# [INSTRUCTION]
Scan the entries and tally the lines that include the string "bilan". Reply with the figure alone.

# [PROVIDED ENTRIES]
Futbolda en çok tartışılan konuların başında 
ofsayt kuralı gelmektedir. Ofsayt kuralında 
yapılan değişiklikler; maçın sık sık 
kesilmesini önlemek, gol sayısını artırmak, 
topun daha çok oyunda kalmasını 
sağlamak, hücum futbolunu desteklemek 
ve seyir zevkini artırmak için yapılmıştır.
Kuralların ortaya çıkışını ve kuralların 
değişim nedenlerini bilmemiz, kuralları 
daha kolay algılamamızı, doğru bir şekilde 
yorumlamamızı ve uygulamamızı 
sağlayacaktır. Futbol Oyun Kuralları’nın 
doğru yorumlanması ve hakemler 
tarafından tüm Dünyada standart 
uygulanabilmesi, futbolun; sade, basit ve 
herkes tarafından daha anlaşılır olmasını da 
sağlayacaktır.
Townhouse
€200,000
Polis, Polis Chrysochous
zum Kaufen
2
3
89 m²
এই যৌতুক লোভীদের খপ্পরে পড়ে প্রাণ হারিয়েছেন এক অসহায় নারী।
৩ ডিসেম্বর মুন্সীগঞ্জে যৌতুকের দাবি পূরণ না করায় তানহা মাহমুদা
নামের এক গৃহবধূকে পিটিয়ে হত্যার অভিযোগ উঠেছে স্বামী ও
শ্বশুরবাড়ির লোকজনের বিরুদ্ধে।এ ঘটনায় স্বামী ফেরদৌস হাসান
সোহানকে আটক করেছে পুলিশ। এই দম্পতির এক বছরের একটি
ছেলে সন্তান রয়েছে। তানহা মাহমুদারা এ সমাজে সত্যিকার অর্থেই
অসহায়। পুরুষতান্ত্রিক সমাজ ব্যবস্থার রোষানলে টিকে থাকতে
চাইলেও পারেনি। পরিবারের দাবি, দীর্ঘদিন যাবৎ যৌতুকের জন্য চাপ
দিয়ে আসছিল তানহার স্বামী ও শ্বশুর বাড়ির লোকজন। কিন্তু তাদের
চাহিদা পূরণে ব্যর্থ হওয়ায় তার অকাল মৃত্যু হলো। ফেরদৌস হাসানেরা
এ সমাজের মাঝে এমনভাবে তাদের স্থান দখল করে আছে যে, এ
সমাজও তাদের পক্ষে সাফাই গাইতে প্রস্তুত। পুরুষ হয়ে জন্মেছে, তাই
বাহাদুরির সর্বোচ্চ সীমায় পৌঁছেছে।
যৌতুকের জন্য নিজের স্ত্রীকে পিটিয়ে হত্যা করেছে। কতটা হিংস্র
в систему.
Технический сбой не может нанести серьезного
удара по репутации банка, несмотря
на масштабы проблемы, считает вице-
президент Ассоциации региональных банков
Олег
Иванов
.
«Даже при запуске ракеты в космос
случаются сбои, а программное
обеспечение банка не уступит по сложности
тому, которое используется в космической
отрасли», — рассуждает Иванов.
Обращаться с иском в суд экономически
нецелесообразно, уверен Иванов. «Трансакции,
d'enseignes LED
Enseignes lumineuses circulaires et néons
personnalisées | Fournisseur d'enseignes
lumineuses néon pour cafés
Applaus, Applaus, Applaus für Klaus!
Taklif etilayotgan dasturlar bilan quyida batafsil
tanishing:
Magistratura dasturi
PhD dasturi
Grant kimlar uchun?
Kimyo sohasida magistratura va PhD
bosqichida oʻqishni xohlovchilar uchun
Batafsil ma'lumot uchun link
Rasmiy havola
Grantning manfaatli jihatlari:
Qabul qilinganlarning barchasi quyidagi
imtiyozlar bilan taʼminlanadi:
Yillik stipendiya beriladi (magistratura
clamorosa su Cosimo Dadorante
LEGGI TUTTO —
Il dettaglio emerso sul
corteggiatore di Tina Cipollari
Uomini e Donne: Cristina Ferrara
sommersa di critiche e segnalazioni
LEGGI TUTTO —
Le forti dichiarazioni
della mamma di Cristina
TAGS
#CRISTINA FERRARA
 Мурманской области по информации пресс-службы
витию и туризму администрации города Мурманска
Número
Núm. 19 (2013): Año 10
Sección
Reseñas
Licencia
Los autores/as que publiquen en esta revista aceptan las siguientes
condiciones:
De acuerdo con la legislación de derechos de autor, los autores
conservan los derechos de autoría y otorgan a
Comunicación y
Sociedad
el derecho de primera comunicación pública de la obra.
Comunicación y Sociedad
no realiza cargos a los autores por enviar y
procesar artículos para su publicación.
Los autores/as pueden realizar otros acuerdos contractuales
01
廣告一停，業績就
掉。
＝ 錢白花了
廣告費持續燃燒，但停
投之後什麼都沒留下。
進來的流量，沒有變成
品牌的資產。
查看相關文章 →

# [TASK RESPONSE]
2